Molecular dynamics simulations of stretched water: Local structure and spectral signatures

Molecular dynamics simulations have been performed on a system of flexible extended simple point charge (SPC/E) model water molecules which include intramolecular stretching and bending terms. A series of densities, 0.70, 0.80, 0.90, and 1.00 g cm(-3) was simulated at 298 K, thereby investigating the early stages of bulk water ''stretching'' leading to cavitation. The local structural changes were followed using atom-resolved pair radial distribution functions which revealed that the local water structure deforms inhomogeneously as the density decreases below 1.00 g cm(-3). Snapshots of the configurations and the radial distribution functions revealed that the decrease in density was accommodated in the sample by the appearance of "cavities" coexisting with clusters of more bulklike water but which were increasingly strained as the density decreased.
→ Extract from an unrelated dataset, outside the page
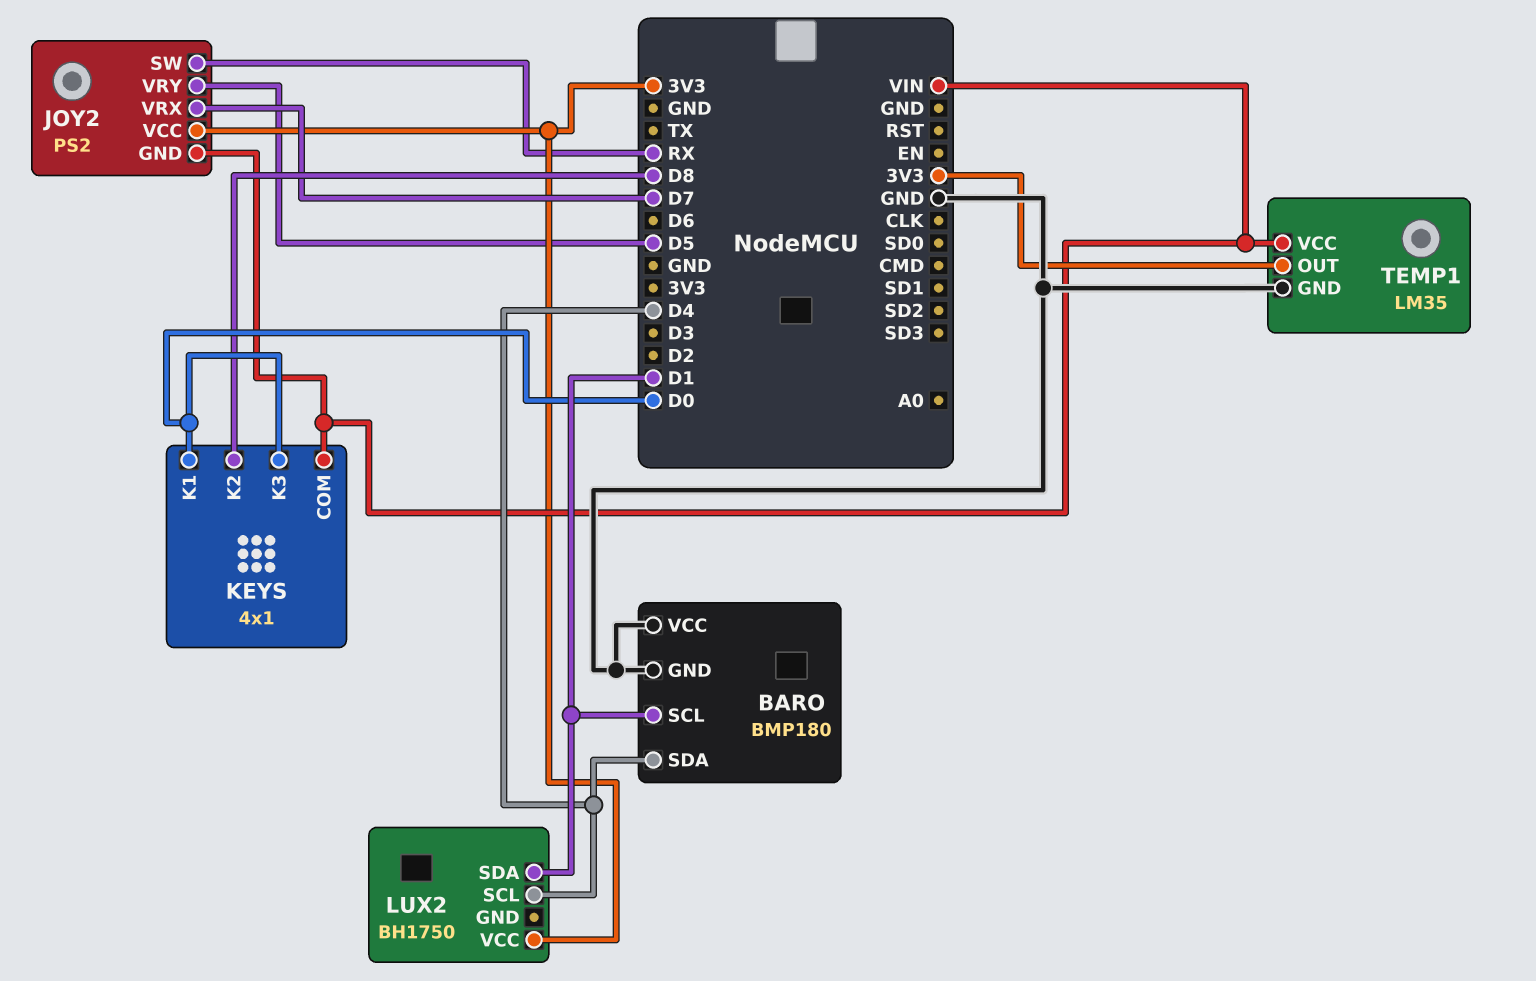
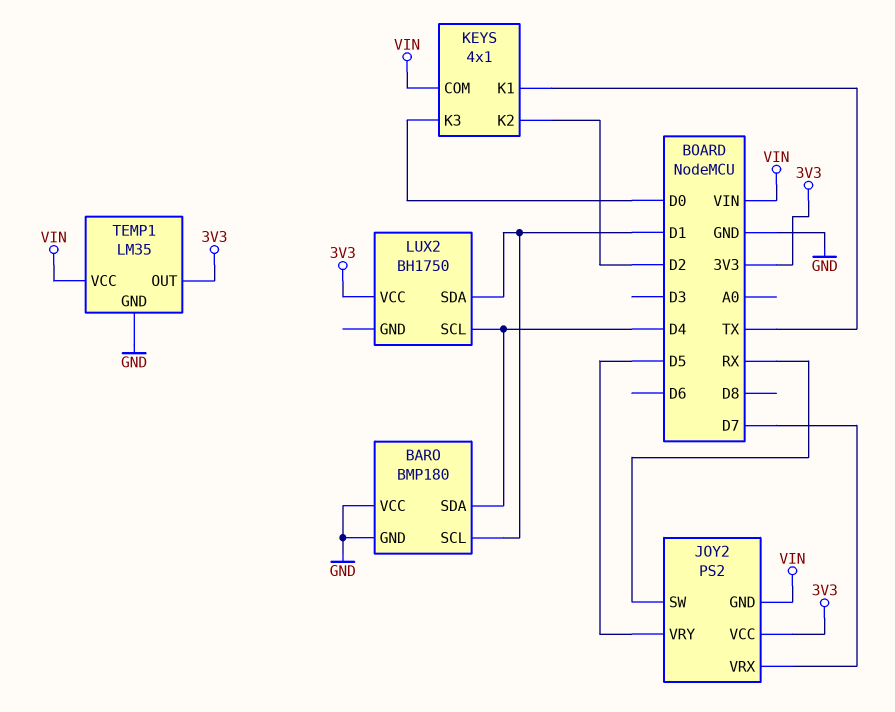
KEYS pin K1: D0 -> TX
KEYS pin K2: D8 -> D2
Power spectra in the region of 0-5000 cm(-1) were obtained from bond length, bond angle, and atom velocity autocorrelation functions. Combined with the power spectrum derived from the hydrogen atom velocity autocorrelation function, the vibrational frequencies of the gas and liquid states and the spectral features have been more clearly assigned. The power spectra are largely dominated by these near normal bulklike regions, which explains their observed insensitivity to density in the wide range studied. Another sequence of simulations was carried out at temperatures of 259, 273, and 350 K at a density of 1.00 g cm(-3). (C) 1998 American Institute of Physics. [S0021-9606(98)51621-2].